### DATA TO PROCESS

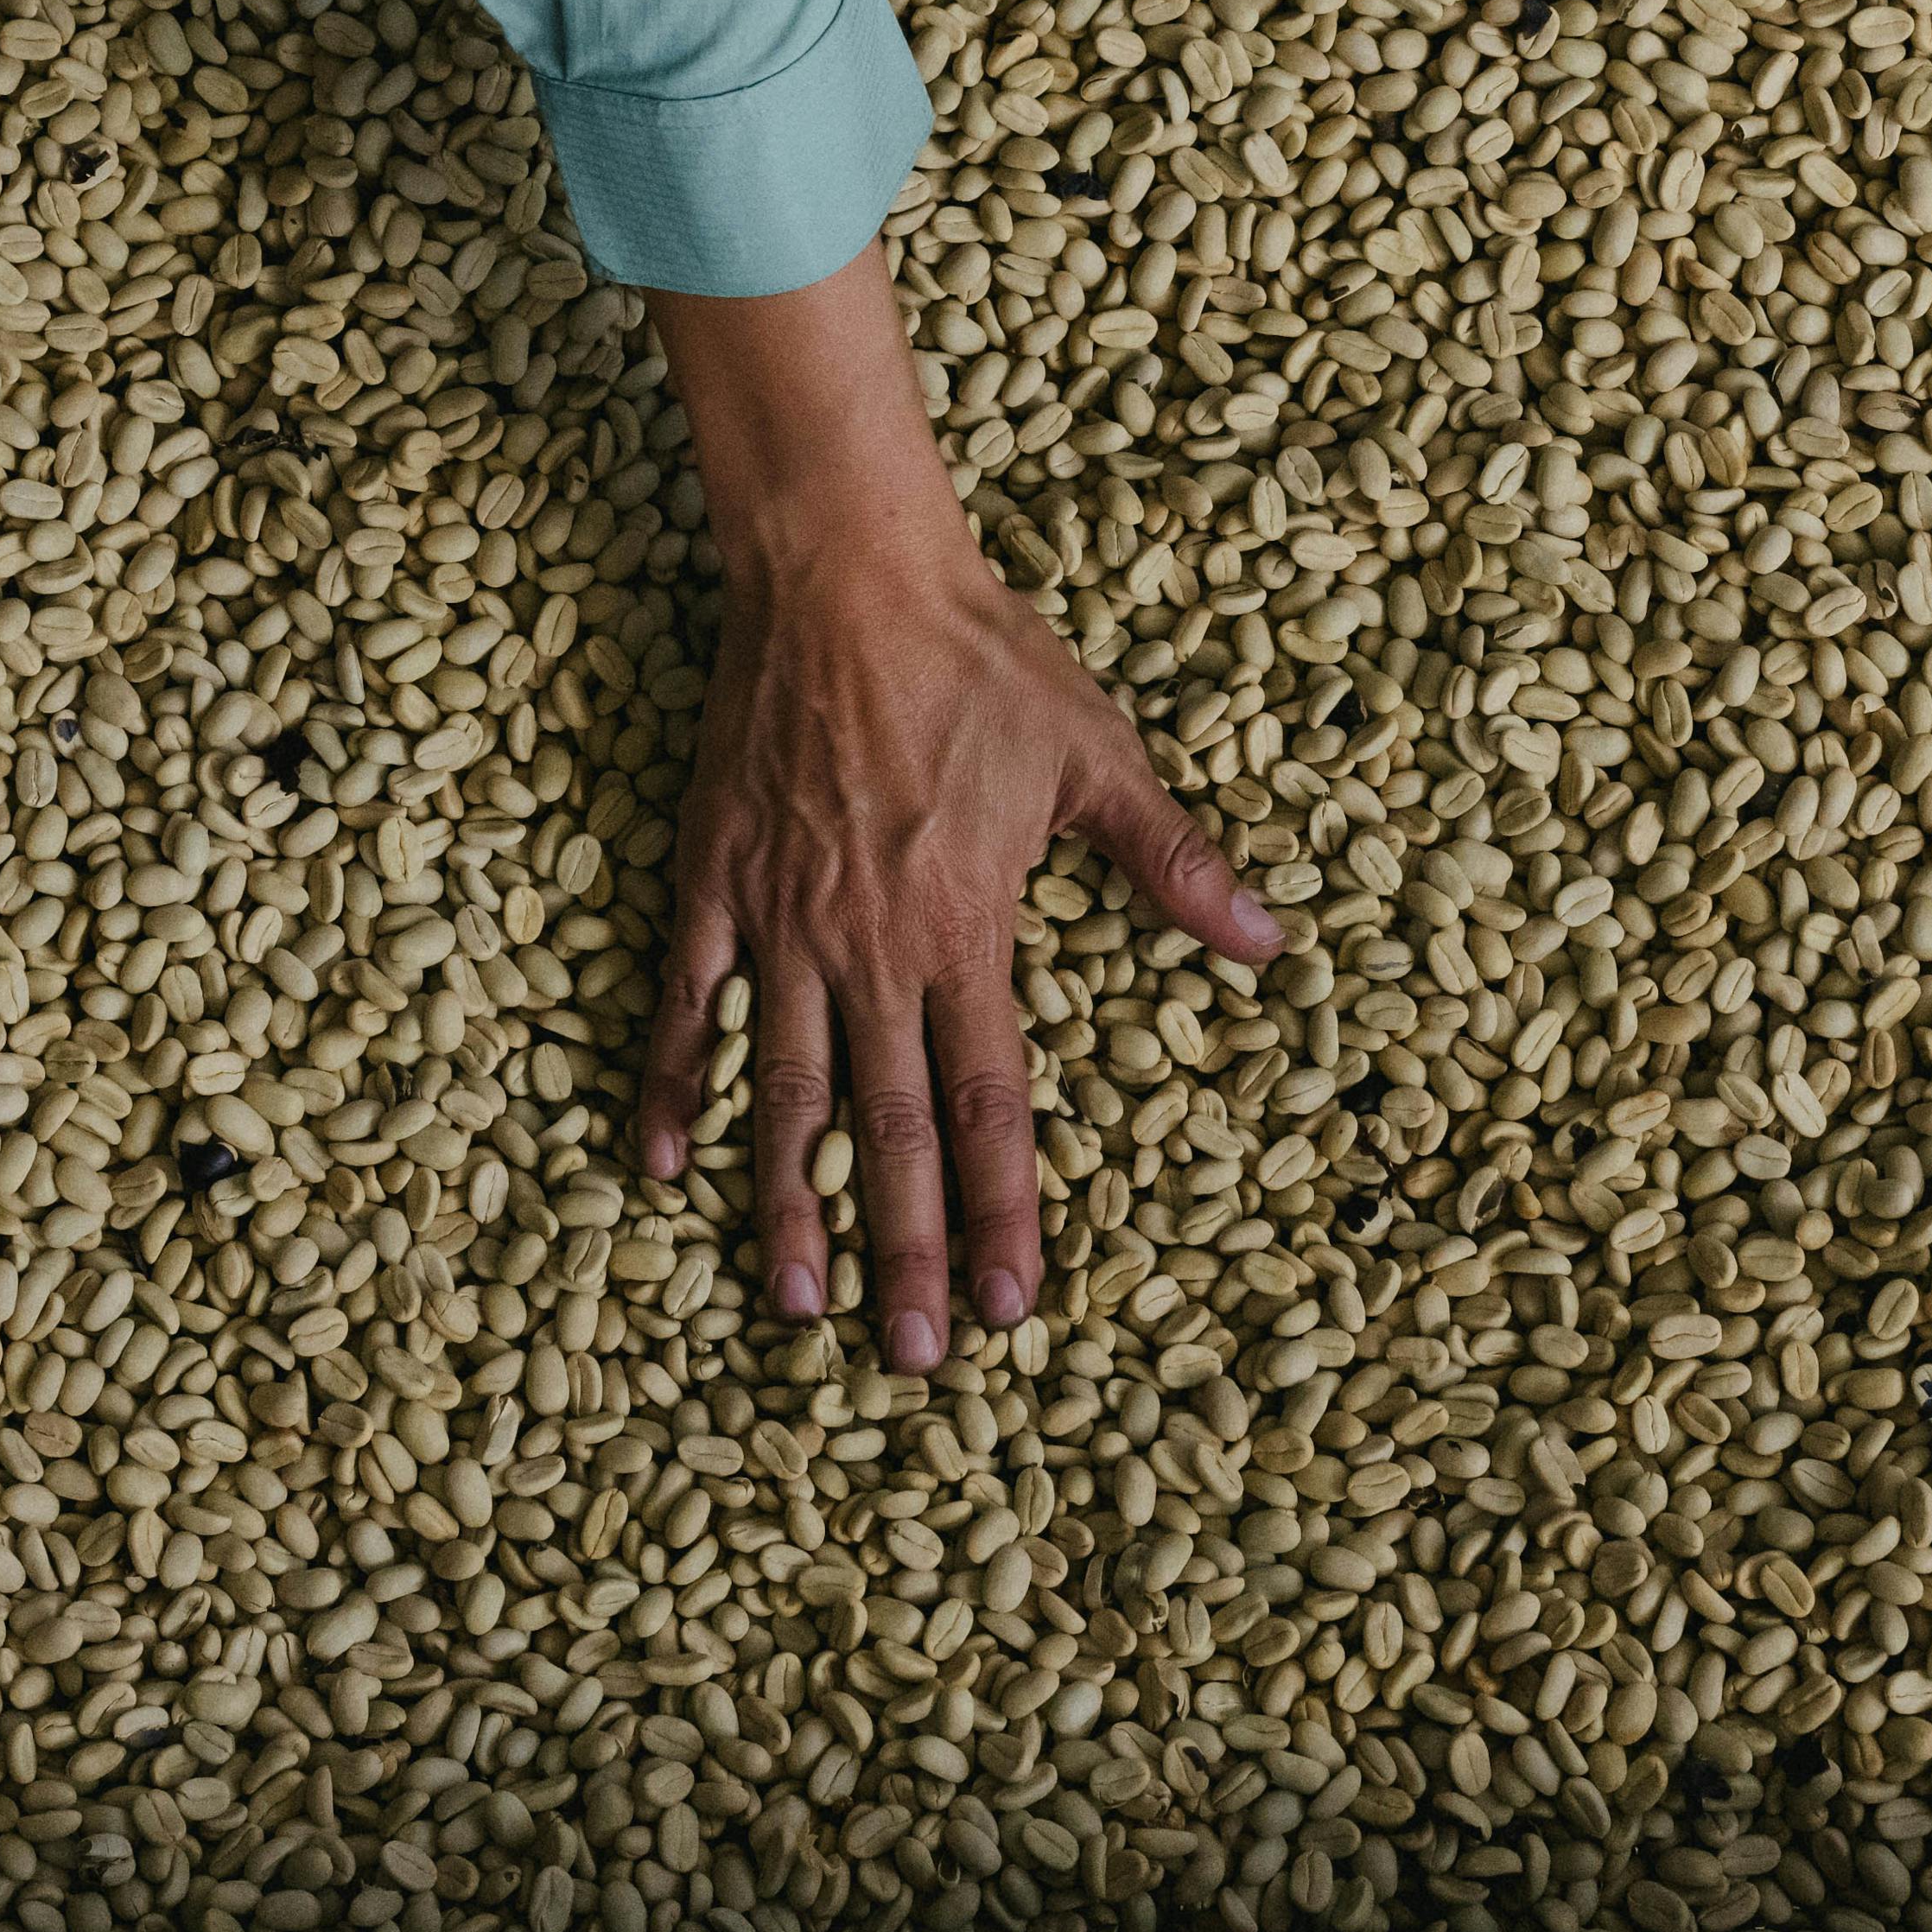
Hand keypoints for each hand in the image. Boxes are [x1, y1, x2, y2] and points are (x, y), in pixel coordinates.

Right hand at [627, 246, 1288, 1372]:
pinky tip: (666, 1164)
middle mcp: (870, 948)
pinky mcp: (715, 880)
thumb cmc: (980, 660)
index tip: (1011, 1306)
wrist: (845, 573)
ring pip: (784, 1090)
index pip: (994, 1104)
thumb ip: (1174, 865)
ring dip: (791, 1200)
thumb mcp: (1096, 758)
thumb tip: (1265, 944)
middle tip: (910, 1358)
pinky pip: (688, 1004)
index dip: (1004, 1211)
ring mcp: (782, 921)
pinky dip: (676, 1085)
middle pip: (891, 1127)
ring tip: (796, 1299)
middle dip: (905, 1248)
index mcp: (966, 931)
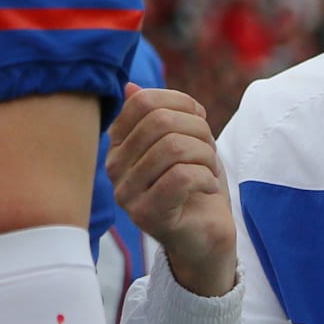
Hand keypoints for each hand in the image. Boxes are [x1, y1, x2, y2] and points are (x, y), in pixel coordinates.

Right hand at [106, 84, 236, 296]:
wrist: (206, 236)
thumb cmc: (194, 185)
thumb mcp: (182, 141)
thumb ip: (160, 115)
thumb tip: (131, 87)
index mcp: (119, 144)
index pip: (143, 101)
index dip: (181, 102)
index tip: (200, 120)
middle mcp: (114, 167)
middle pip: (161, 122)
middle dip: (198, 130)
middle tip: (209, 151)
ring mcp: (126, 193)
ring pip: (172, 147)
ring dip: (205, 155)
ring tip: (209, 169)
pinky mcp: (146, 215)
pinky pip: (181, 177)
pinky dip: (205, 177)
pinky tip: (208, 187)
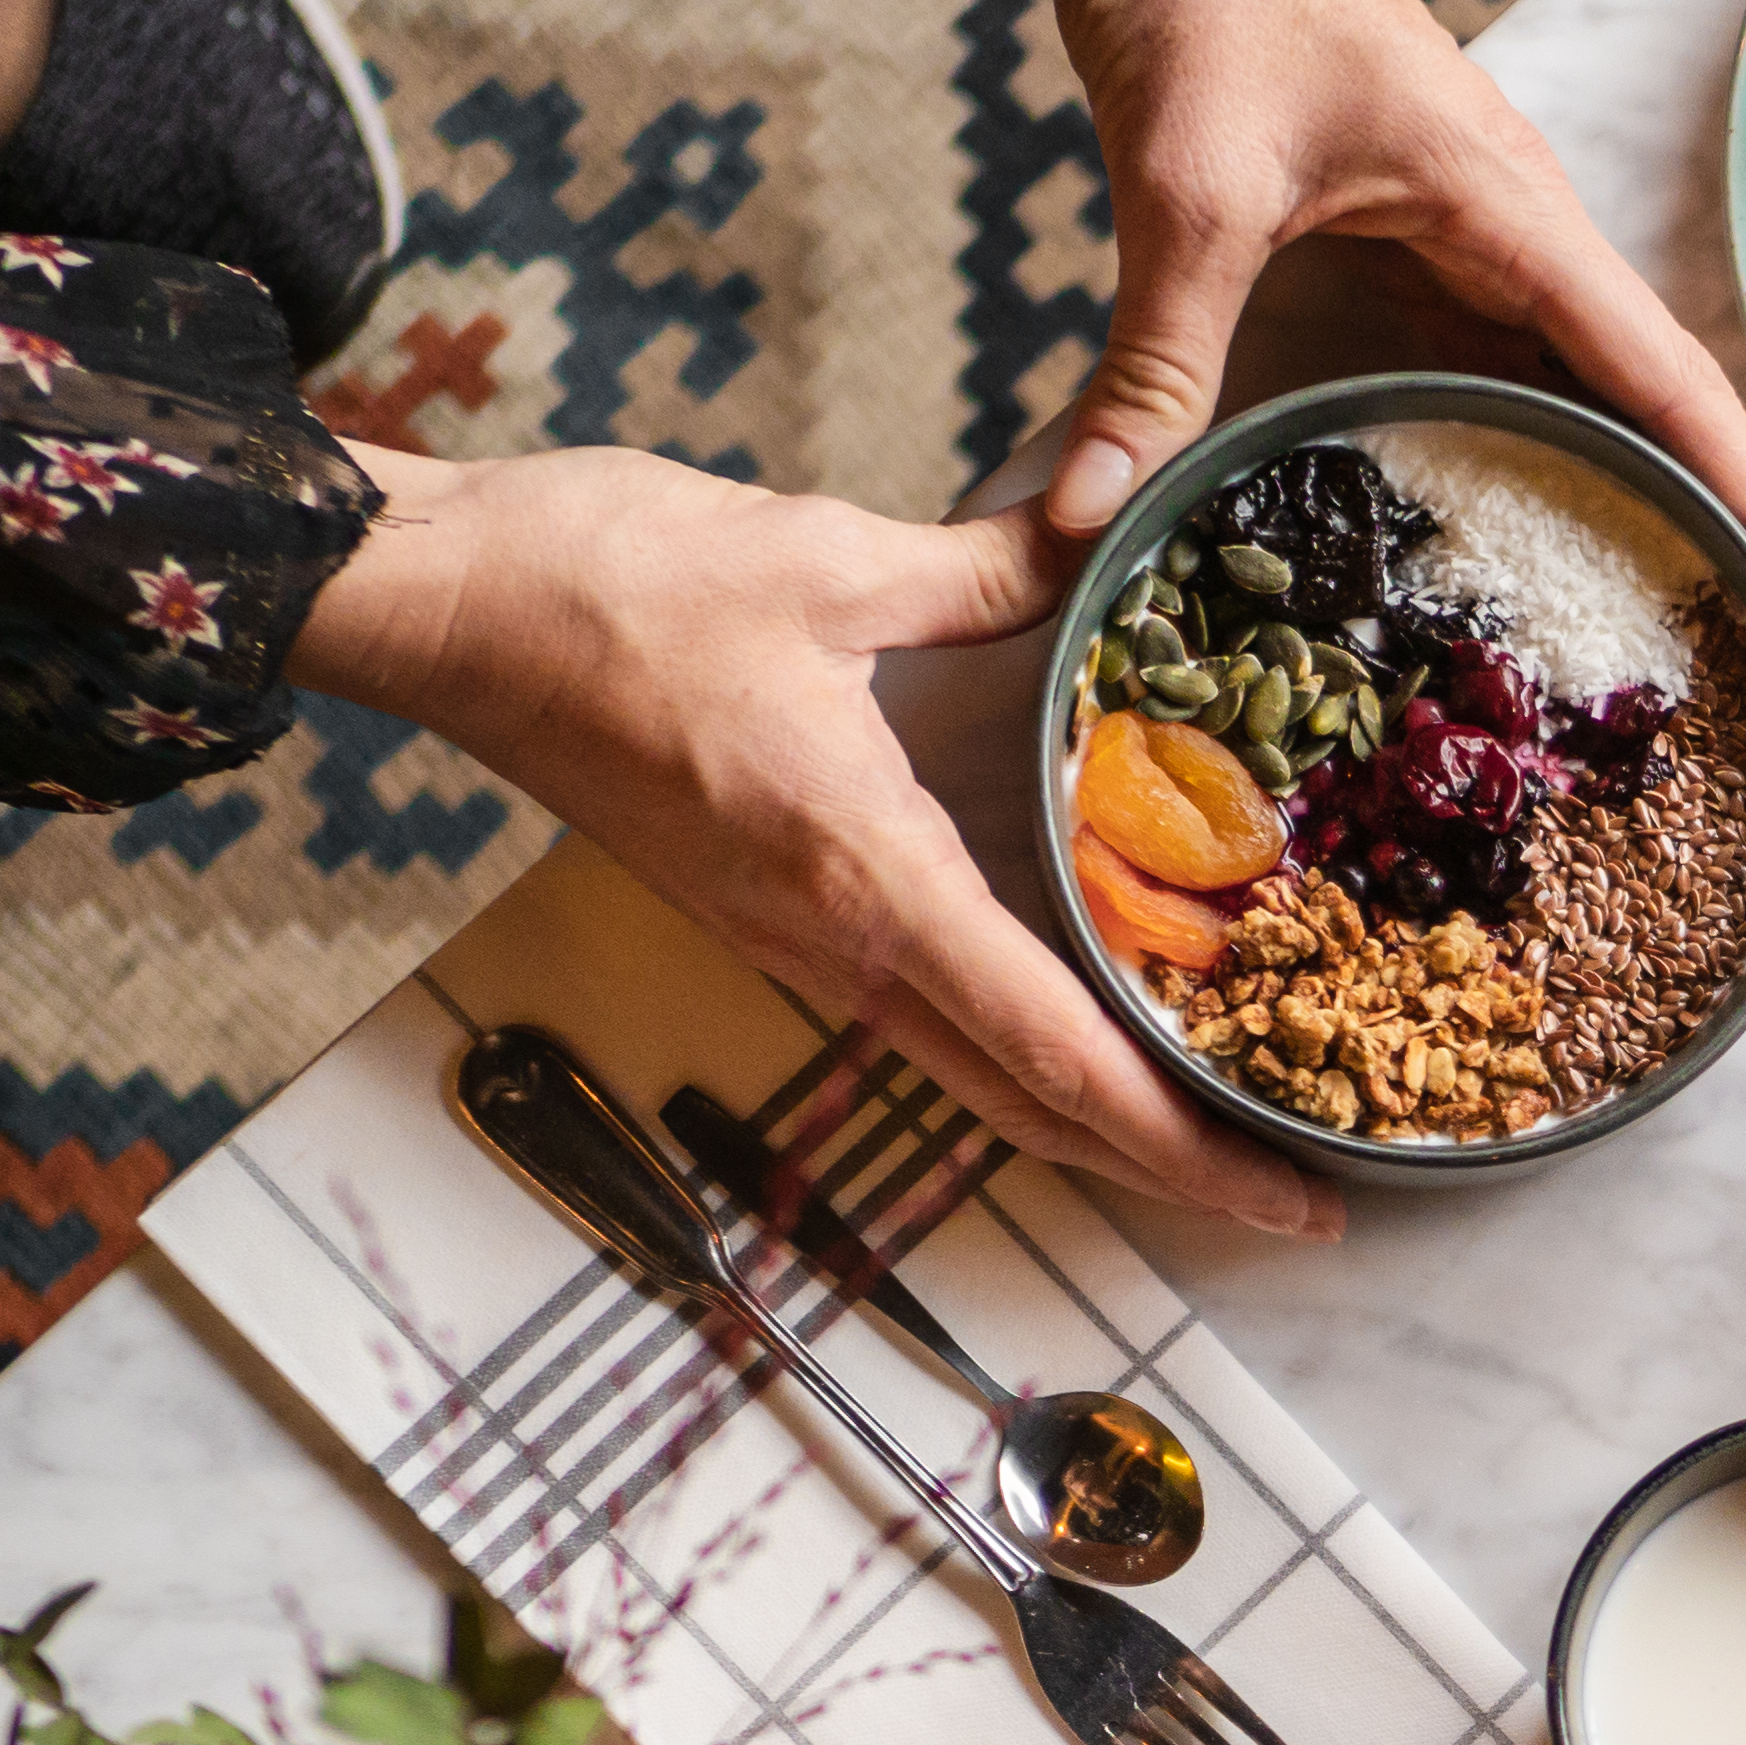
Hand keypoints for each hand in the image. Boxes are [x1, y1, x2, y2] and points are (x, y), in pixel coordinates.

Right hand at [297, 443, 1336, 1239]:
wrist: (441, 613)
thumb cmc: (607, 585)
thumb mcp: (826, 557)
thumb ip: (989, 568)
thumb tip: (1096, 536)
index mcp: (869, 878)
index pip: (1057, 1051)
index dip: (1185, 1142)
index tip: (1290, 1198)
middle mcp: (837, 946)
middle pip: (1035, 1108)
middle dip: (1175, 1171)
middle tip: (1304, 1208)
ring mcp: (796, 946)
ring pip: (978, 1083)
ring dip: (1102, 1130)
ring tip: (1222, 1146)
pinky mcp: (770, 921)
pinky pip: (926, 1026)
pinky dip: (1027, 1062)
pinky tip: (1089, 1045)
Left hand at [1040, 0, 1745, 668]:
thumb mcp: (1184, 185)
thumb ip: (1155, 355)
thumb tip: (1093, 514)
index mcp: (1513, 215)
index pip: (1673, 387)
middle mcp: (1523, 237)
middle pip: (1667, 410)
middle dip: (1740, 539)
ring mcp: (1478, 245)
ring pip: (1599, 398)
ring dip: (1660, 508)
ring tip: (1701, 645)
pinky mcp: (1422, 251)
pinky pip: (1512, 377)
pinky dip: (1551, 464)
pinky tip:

######

Leave out the pictures and restate, word for word, the lines from the top of the data through the line containing "thumb ip: (1174, 865)", both included.

Hand keypoints for each hand in the image. Boxes are [x1, y1, x2, y2] and points are (x, y), in pixel coordinates.

Right hand at [627, 246, 1288, 1372]:
pinky tip: (666, 1164)
middle mcp: (870, 948)
pinky mcp: (715, 880)
thumb cmc: (980, 660)
index tip: (1011, 1306)
wrist: (845, 573)
ring pip: (784, 1090)
index pip: (994, 1104)
thumb ip: (1174, 865)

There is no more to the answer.